'Merde. Rencontrer. Ventilateur.' Revue Off Broadway : les jeux téléphoniques bouleversent une soirée avec
La nouvelle comédie de Robert O’Hara laisse échapper beaucoup de conneries sur les Blancs excités
George et Martha soumettent leurs invités Nick et Honey à une série de jeux désagréables dans « Qui a peur de Virginia Woolf ? » d’Edward Albee. Ajoutez trois visiteurs supplémentaires et un tas d’iPhones, et vous obtenez la nouvelle comédie de Robert O’Hara, « Sh-t. Rencontrer. Fan. », qui a ouvert ses portes lundi au Théâtre MCC.
Jane Krakowski, incarnant une épouse en minijupe et mère d’un adolescent en minijupe (Genevieve Hannelius), organise avec son ennuyeux mari (Neil Patrick Harris) une fête des plus insolites. Ils se rassemblent tous ostensiblement pour observer une éclipse lunaire depuis la terrasse spacieuse de l’appartement Dumbo du couple (fabuleux décor de Clint Ramos). Krakowski’s Eve suggère que tout le monde, y compris leurs cinq invités (Garret Dillahunt, Debra Messing, Michael Oberholtzer, Tramell Tillman et Constance Wu), garde son iPhone allumé et face vers le haut sur la table basse du salon. La règle est que lorsque le téléphone sonne, le propriétaire doit le mettre sur haut-parleur afin que toutes les personnes présentes dans la pièce puissent entendre la conversation. Comme le dit quelqu’un à la fête, il s’agit de la version adulte d’Action ou Vérité.

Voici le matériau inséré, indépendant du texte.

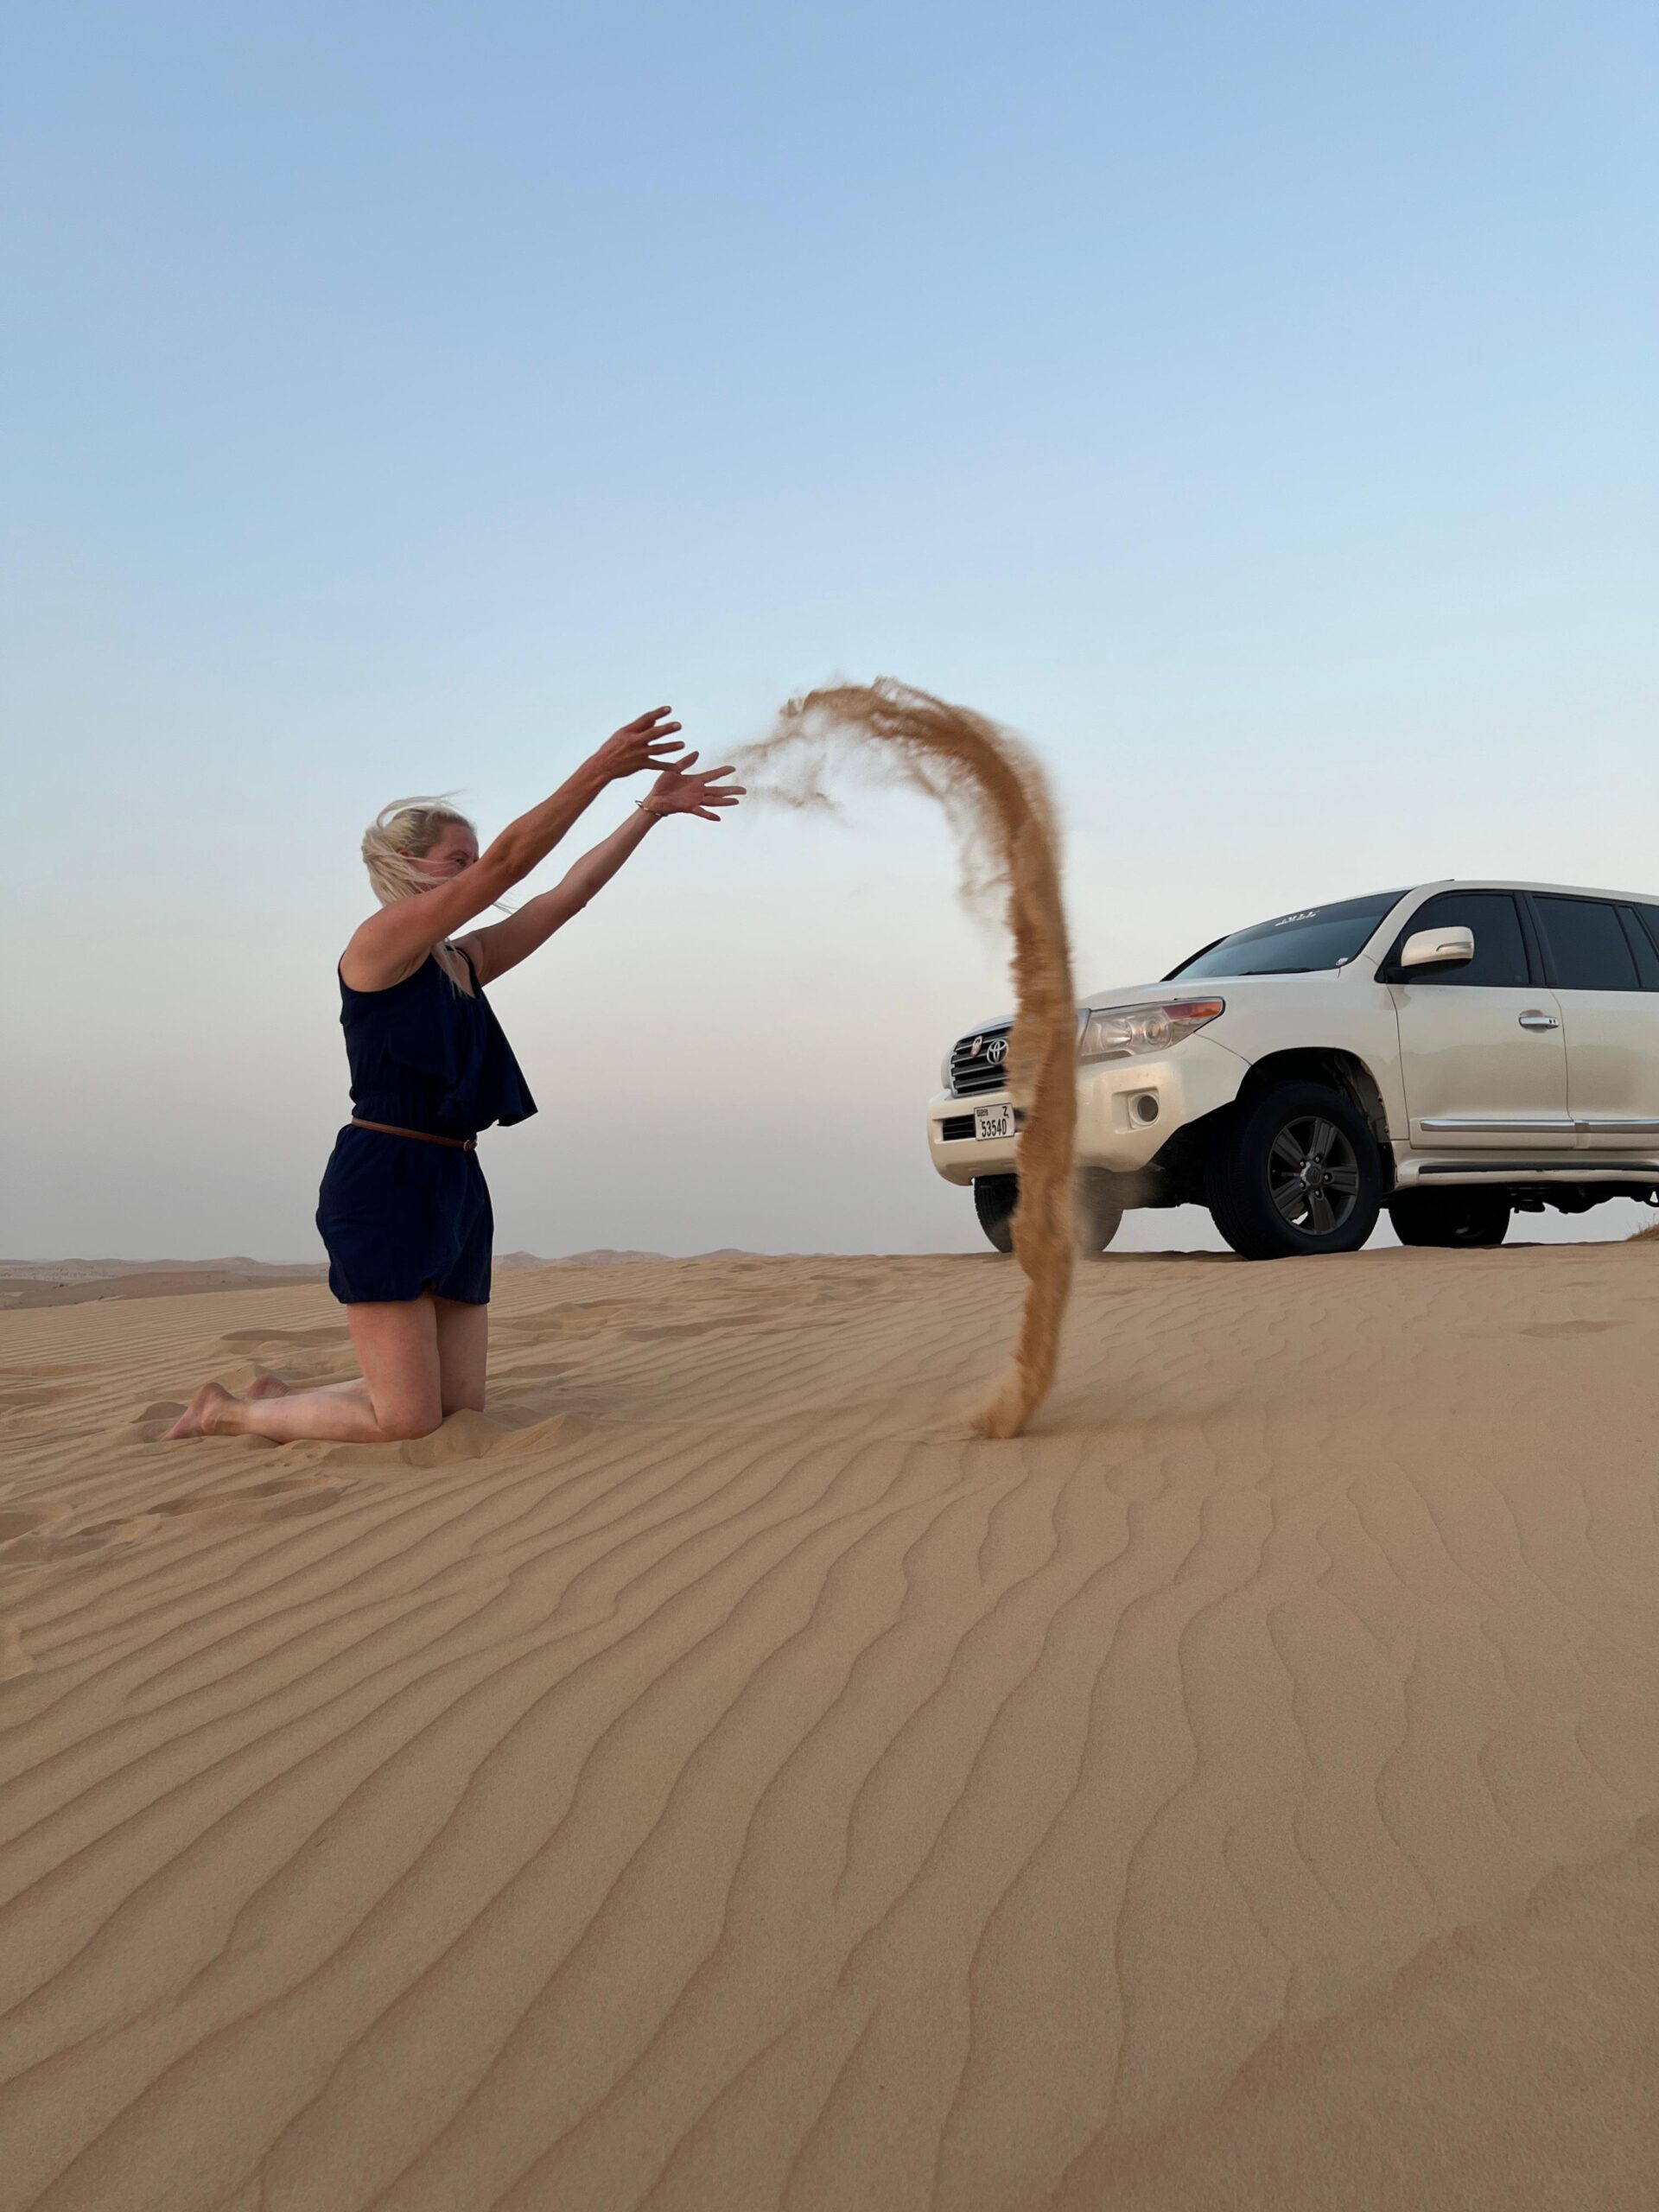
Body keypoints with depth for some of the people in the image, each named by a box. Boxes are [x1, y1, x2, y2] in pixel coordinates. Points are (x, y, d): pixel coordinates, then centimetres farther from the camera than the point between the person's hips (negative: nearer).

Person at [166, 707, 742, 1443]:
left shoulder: (464, 962, 15)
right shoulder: (381, 941, -7)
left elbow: (565, 896, 14)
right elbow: (506, 862, -16)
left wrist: (650, 810, 12)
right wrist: (598, 769, -18)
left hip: (454, 1189, 9)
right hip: (383, 1187, -9)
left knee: (460, 1409, 10)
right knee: (409, 1423, -7)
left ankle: (279, 1399, 29)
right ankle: (229, 1414, 14)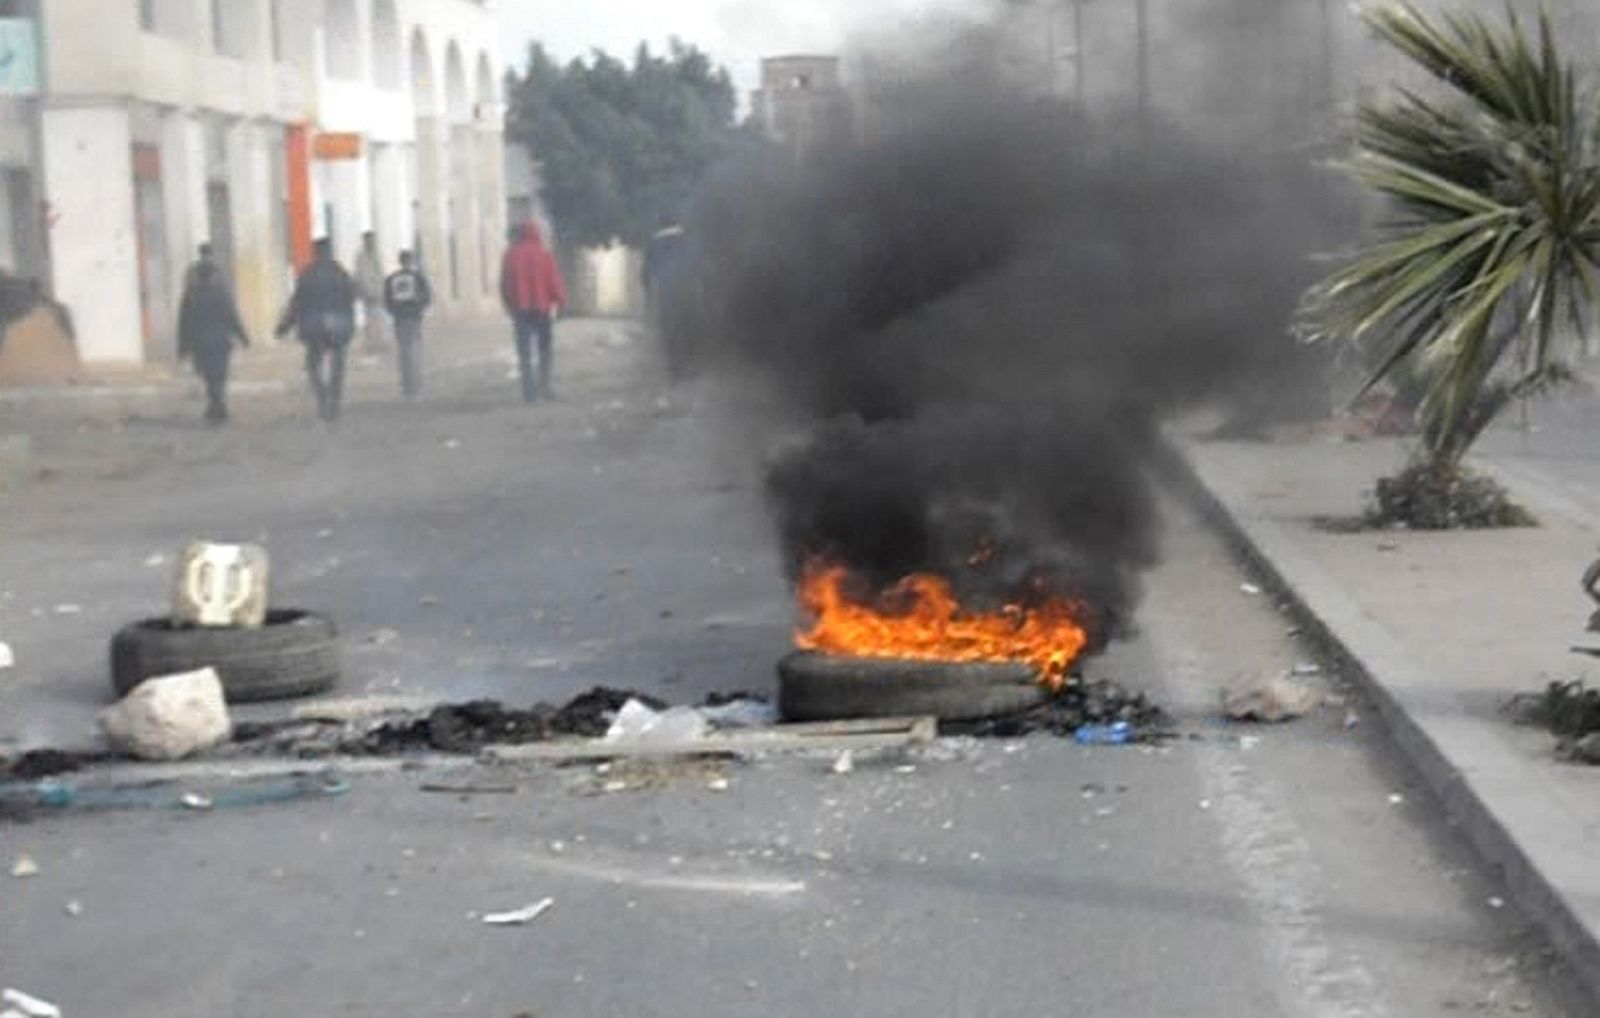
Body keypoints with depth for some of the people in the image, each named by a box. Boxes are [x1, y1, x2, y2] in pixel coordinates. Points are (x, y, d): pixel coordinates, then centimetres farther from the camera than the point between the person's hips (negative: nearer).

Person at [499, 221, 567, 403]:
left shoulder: (511, 254, 3)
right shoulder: (545, 254, -5)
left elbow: (505, 284, 6)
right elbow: (555, 281, -6)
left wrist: (510, 306, 14)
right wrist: (559, 302, 5)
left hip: (520, 309, 2)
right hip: (543, 307, -2)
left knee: (524, 352, 4)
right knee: (546, 349, 10)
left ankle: (529, 391, -3)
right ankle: (544, 386, 0)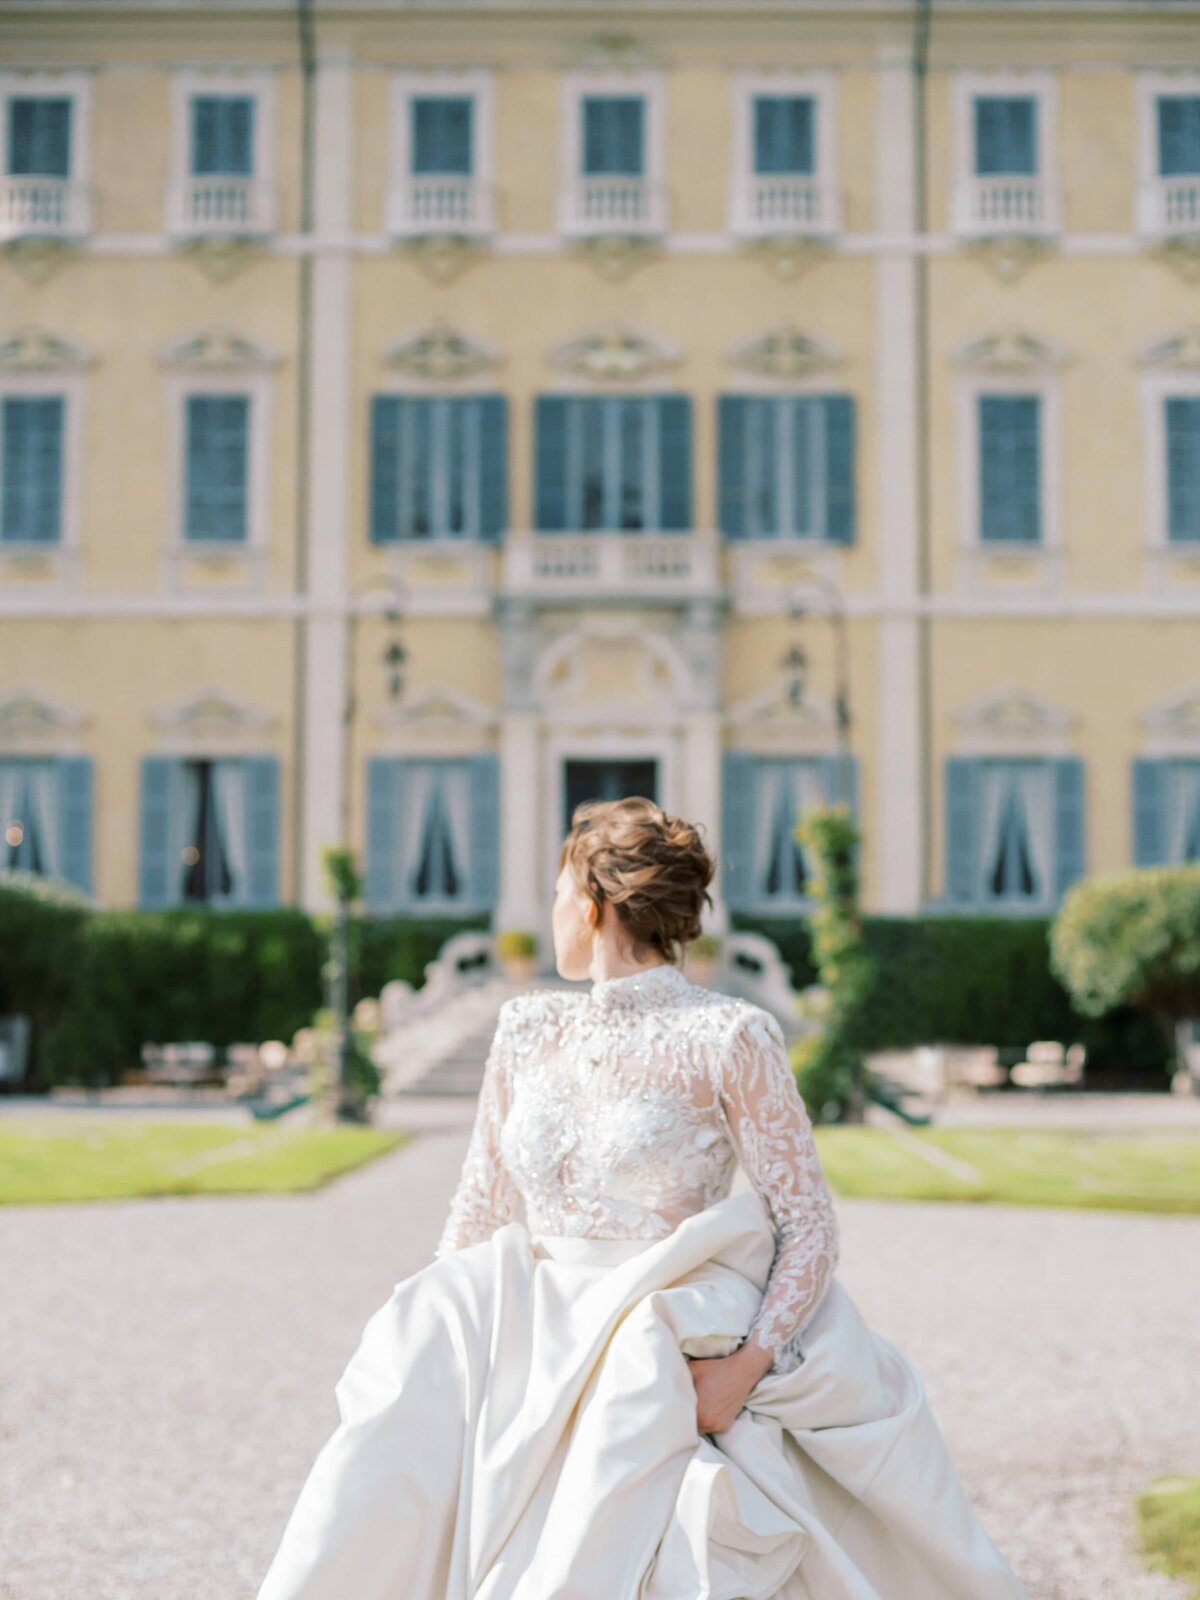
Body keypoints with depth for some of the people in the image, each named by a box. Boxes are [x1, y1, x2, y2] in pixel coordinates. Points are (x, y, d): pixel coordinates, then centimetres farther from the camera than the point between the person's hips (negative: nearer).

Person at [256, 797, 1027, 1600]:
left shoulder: (730, 1038, -9)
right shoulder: (528, 1026, 9)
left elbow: (809, 1225, -8)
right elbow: (480, 1211, 15)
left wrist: (748, 1365, -20)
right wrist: (423, 1345, 6)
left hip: (669, 1354, -5)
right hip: (536, 1341, 6)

Comme pour les personnages de la pièce d’Albee, beaucoup d’alcool lubrifie la soirée, ainsi que des lignes et des lignes de cocaïne. Plus vite qu’une toilette ne peut déborder lorsqu’elle est remplie de préservatifs Magum (Eve est consternée par ce qu’elle trouve dans le sac à main de sa fille), de vieux secrets gargouillent à la surface lors de cette fête. Il est utile que les quatre hommes présents à la fête appartiennent à la même fraternité universitaire. Le fait qu’ils soient toujours des amis proches est un peu casse-tête, car leurs carrières couvrent toute la gamme, du chirurgien plasticien au chauffeur d’ambulance qui souhaite devenir infirmière.
Il existe d’autres montages sauvages et incrédules. Le plus incroyable est que le célibataire de Tillman change de téléphone avec le mari de Dillahunt, qui est accro au porno. Le seul célibataire du parti recèle un secret bien plus grand que celui de recevoir à plusieurs reprises des vidéos d’un vagin qui parle.
« SMF » laisse inexpliquée la même énigme que « Take Me Out ». Pourquoi la star du baseball dans la pièce de Richard Greenberg est-elle restée en contact avec son meilleur ami qui est un bigot chronique ? Les préjugés extrêmes de l’ami ne se sont-ils pas fait connaître il y a un an ou deux ? Pourquoi la star du baseball n’a-t-elle pas dit quelque chose à ce moment-là ? Ou mieux encore, pourquoi n’a-t-il pas trouvé un autre meilleur ami il y a longtemps ? Dans « SMF », deux personnages de couleur détestent clairement la compagnie qu’ils tiennent, mais O’Hara ne nous donne aucune indication sur la raison pour laquelle ces deux-là continuent de tenir cette compagnie haineuse.
O’Hara, qui réalise également, donne un sens à tout dans une conclusion qui recourt à un stratagème utilisé il y a longtemps dans un célèbre feuilleton télévisé nocturne.
« SMF » est à la hauteur de ce titre. La pièce fait beaucoup moins rire qu’une production décente de « Qui a peur de Virginia Woolf ? Mais ce qui lui manque en termes d’esprit authentique – beaucoup de zingers d’O’Hara atterrissent à plat – cette émission de merde compense par une pure outrance alors que les appels téléphoniques deviennent rapidement classés X. O’Hara embroche le privilège blanc et les fantasmes sexuels pathétiques qu’il déchaîne. Ce faisant, il crée un personnage de super-étalon qui emprunte beaucoup au Mandingue.